■ EXERCISE PROMPT: Set down every line of text from all of the records below, unchanged, and leave the pictures out of your answer.

Collected data

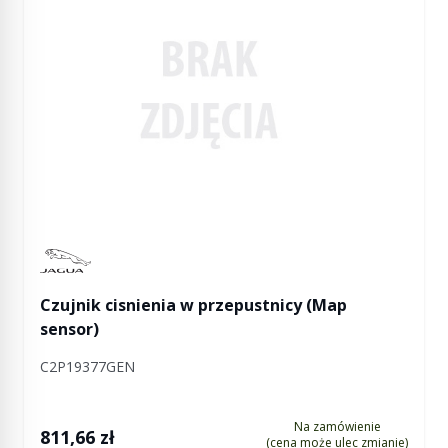
Manufactured by Jaguar
Czujnik cisnienia w przepustnicy (Map
sensor)
C2P19377GEN
Na zamówienie
811,66 zł
(cena może ulec zmianie)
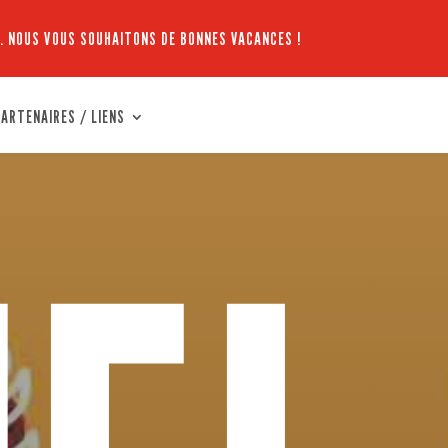
. NOUS VOUS SOUHAITONS DE BONNES VACANCES !
ARTENAIRES / LIENS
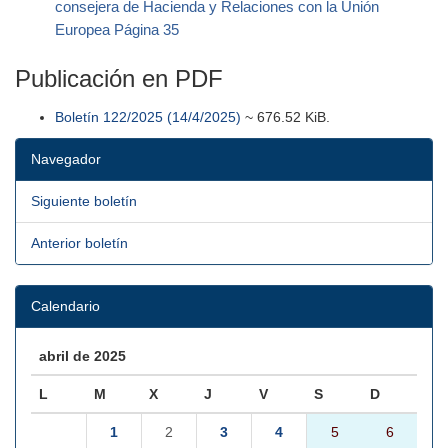
consejera de Hacienda y Relaciones con la Unión
Europea Página 35
Publicación en PDF
Boletín 122/2025 (14/4/2025)
~ 676.52 KiB.
Navegador
Siguiente boletín
Anterior boletín
Calendario
abril de 2025
L
M
X
J
V
S
D
1
2
3
4
5
6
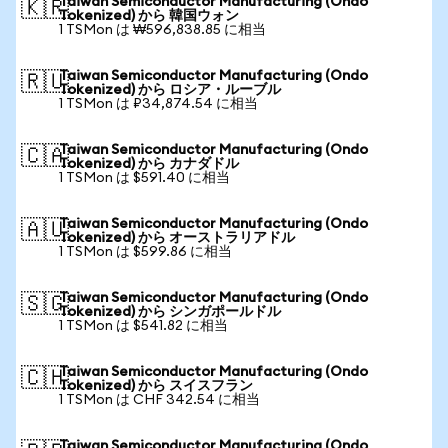
Taiwan Semiconductor Manufacturing (Ondo
🇰🇷
Tokenized) から 韓国ウォン
1 TSMon は ₩596,838.85 に相当
Taiwan Semiconductor Manufacturing (Ondo
🇷🇺
Tokenized) から ロシア・ルーブル
1 TSMon は ₽34,874.54 に相当
Taiwan Semiconductor Manufacturing (Ondo
🇨🇦
Tokenized) から カナダドル
1 TSMon は $591.40 に相当
Taiwan Semiconductor Manufacturing (Ondo
🇦🇺
Tokenized) から オーストラリアドル
1 TSMon は $599.86 に相当
Taiwan Semiconductor Manufacturing (Ondo
🇸🇬
Tokenized) から シンガポールドル
1 TSMon は $541.82 に相当
Taiwan Semiconductor Manufacturing (Ondo
🇨🇭
Tokenized) から スイスフラン
1 TSMon は CHF 342.54 に相当
Taiwan Semiconductor Manufacturing (Ondo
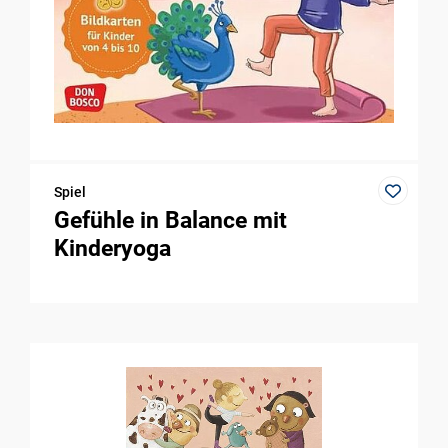
Spiel
Gefühle in Balance mit
Kinderyoga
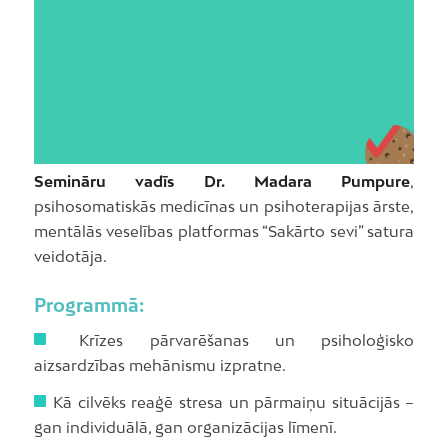
NVO nams aicina Rīgas nevalstisko organizāciju –
biedrību un nodibinājumu – pārstāvjus pieteikties
tiešsaistes semināram “Psiholoģiskās aizsardzības
NVO vidē: kā prāts mūs aizsargā no sāpēm un
stresa”, kas notiks 2025. gada 10. decembrī plkst.
14.00-17.00.
Semināru vadīs Dr. Madara Pumpure
,
psihosomatiskās medicīnas un psihoterapijas ārste,
mentālās veselības platformas “Sakārto sevi” satura
veidotāja.
Programmā:
Krīzes pārvarēšanas un psiholoģisko
aizsardzības mehānismu izpratne.
Kā cilvēks reaģē stresa un pārmaiņu situācijās –
gan individuālā, gan organizācijas līmenī.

■ YOUR SOLUTION:
Manufactured by Jaguar
Czujnik cisnienia w przepustnicy (Map
sensor)
C2P19377GEN
Na zamówienie
811,66 zł
(cena może ulec zmianie)
. NOUS VOUS SOUHAITONS DE BONNES VACANCES !
ARTENAIRES / LIENS
consejera de Hacienda y Relaciones con la Unión
Europea Página 35
Publicación en PDF
Boletín 122/2025 (14/4/2025)
~ 676.52 KiB.
Navegador
Siguiente boletín
Anterior boletín
Calendario
abril de 2025
L
M
X
J
V
S
D
1
2
3
4
5
6
Taiwan Semiconductor Manufacturing (Ondo
🇰🇷
Tokenized) から 韓国ウォン
1 TSMon は ₩596,838.85 に相当
Taiwan Semiconductor Manufacturing (Ondo
🇷🇺
Tokenized) から ロシア・ルーブル
1 TSMon は ₽34,874.54 に相当
Taiwan Semiconductor Manufacturing (Ondo
🇨🇦
Tokenized) から カナダドル
1 TSMon は $591.40 に相当
Taiwan Semiconductor Manufacturing (Ondo
🇦🇺
Tokenized) から オーストラリアドル
1 TSMon は $599.86 に相当
Taiwan Semiconductor Manufacturing (Ondo
🇸🇬
Tokenized) から シンガポールドル
1 TSMon は $541.82 に相当
Taiwan Semiconductor Manufacturing (Ondo
🇨🇭
Tokenized) から スイスフラン
1 TSMon は CHF 342.54 に相当
Taiwan Semiconductor Manufacturing (Ondo
Spiel
Gefühle in Balance mit
Kinderyoga
NVO nams aicina Rīgas nevalstisko organizāciju –
biedrību un nodibinājumu – pārstāvjus pieteikties
tiešsaistes semināram “Psiholoģiskās aizsardzības
NVO vidē: kā prāts mūs aizsargā no sāpēm un
stresa”, kas notiks 2025. gada 10. decembrī plkst.
14.00-17.00.
Semināru vadīs Dr. Madara Pumpure
,
psihosomatiskās medicīnas un psihoterapijas ārste,
mentālās veselības platformas “Sakārto sevi” satura
veidotāja.
Programmā:
Krīzes pārvarēšanas un psiholoģisko
aizsardzības mehānismu izpratne.
Kā cilvēks reaģē stresa un pārmaiņu situācijās –
gan individuālā, gan organizācijas līmenī.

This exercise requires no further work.